Malsch, Gaggenau, Ettlingen oder Rastatt – diese Städte hat Michael Rausch schon untersucht. Bühl, Stutensee, Bretten und Bruchsal seien im laufenden Verfahren. Bei der Analyse helfen vier Instrumente, die am Ende ein möglichst umfangreiches Bild vom Zustand einer Innenstadt liefern sollen. Und das aus ganz unterschiedlichen Perspektiven.

„Wir schauen uns an, wie der Branchenmix im Einzelhandel aussieht“, benennt er den ersten Baustein. Dabei wird auch in den Blick genommen, wo die aktuellen Leerstände sind, wie es um die Erreichbarkeit einer Innenstadt aussieht und wie die Aufenthaltsqualität einzuschätzen ist. Mit beteiligt sind hier die Vertreter des örtlichen Handels oder der jeweiligen City-Initiativen.

Leerstände, Erreichbarkeit und Aufenthaltsqualität sind bedeutsam

Zweiter Baustein ist eine Besucherbefragung. In Bruchsal fand diese Befragung an zwei Tagen im vergangenen Juli statt. Rund 200 Personen haben sich daran beteiligt. Auch eine Online-Umfrage wurde geschaltet, bei der weitere 500 Personen mitgemacht haben. „Erfahrungsgemäß ist es so, dass die Innenstadtakteure in der Bewertung kritischer sind als die Besucher.“ Allerdings: Online fielen die Bewertungen eine Dreiviertelnote schlechter aus als bei einer analogen Befragung.

Ein Schaufenstercheck ist der dritte Baustein. Dafür hat die IHK Karlsruhe eine Schaufenstergestalterin aus Köln engagiert, die Auslagen von acht Einzelhandelsgeschäften unter die Lupe nahm. Eine zweite Runde mit weiteren acht Läden fiel mangels Interesse aus. Schließlich wurden die Passanten an mehreren Standorten in der Innenstadt gezählt. Die Messungen ermöglichen Rückschlüsse auf die Gesamtbesucherzahlen und Antworten auf die Frage, welche Einflüsse Tageszeit und Wochentag auf die Frequenz haben.

Jahreszeiten wirken sich wenig auf Passantenfrequenz aus

Für Bruchsal wurde etwa ermittelt, dass es keine signifikanten jahreszeitlichen Unterschiede bezüglich der Passantenfrequenz gibt, dass aber Veranstaltungen Ausschläge erkennbar werden ließen. Insgesamt schneidet Bruchsal noch vergleichsweise gut ab: Die Stadt erreicht beim Branchenmix oder der Aufenthaltsqualität vier von fünf Punkten. Kritisiert wird die Distanz zwischen Hauptbahnhof und Innenstadt.
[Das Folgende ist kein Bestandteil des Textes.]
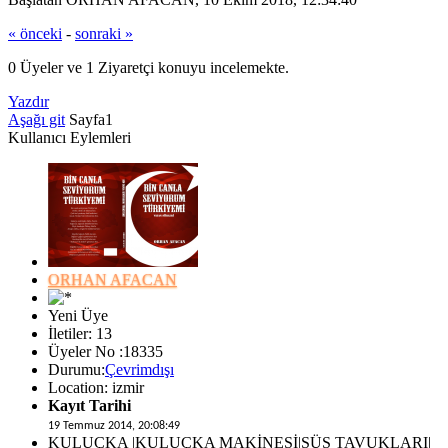
« önceki
-
sonraki »
0 Üyeler ve 1 Ziyaretçi konuyu incelemekte.
Yazdır
Aşağı git
Sayfa
1
Kullanıcı Eylemleri
ORHAN AFACAN
Yeni Üye
İletiler: 13
Üyeler No :18335
Durumu:
Çevrimdışı
Location: izmir
Kayıt Tarihi
19 Temmuz 2014, 20:08:49
KULUÇKA |KULUÇKA MAKİNESİ|SÜS TAVUKLARI|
Der Stadtbus, der Besucher an den Rand der Fußgängerzone bringt, werde schlecht angenommen.

Liegen alle Ergebnisse vor, dann wird ein Maßnahmenpaket zusammengestellt, das ein mögliches tragfähiges Zukunftskonzept für die jeweilige Innenstadt aufzeigt. Für Bruchsal könnte ein Lenkungskreis wiederbelebt werden, um weitere Entwicklungen anzustoßen. Außerdem sollen die ruhigen und grünen Aufenthaltsorte in der Innenstadt vermehrt werden.

Kostenlose Beratung dank Fördergeld vom Ministerium

„Langfristig“, glaubt Rausch, „müssen Innenstädte als multifunktionale Räume konzipiert werden, die neben Konsum auch Wohnen, Kultur, Bildung und Freizeit integrieren.“ Dies könne Innenstädte langfristig stärken. Hindernis ist aber aus seiner Sicht der fehlende Zugriff auf Gebäude durch die Kommunen. Dies begrenze deren Einfluss auf die Entwicklung. Daher brauche es eine enge Zusammenarbeit zwischen Kommunen und den Eigentümern. Insgesamt spielt auch der große Bereich der Digitalisierung eine Rolle, der sich die Einzelhändler stellen müssen.

Gefördert vom Landesministerium für Wirtschaft, Arbeit und Tourismus, unterstützen Industrie- und Handelskammern in Baden-Württemberg seit 2021 Kommunen bei der Belebung ihrer Innenstädte. Beteiligt sind die Kammern in Stuttgart, Konstanz, Rhein-Neckar, Reutlingen, Freiburg, Villingen-Schwenningen, Heilbronn, Pforzheim und Ulm. Die Ergebnisse der kostenlosen Beratung werden mit Innenstadtakteuren und Entscheidungsträgern bewertet. Über Maßnahmen entscheiden die Gemeinderäte.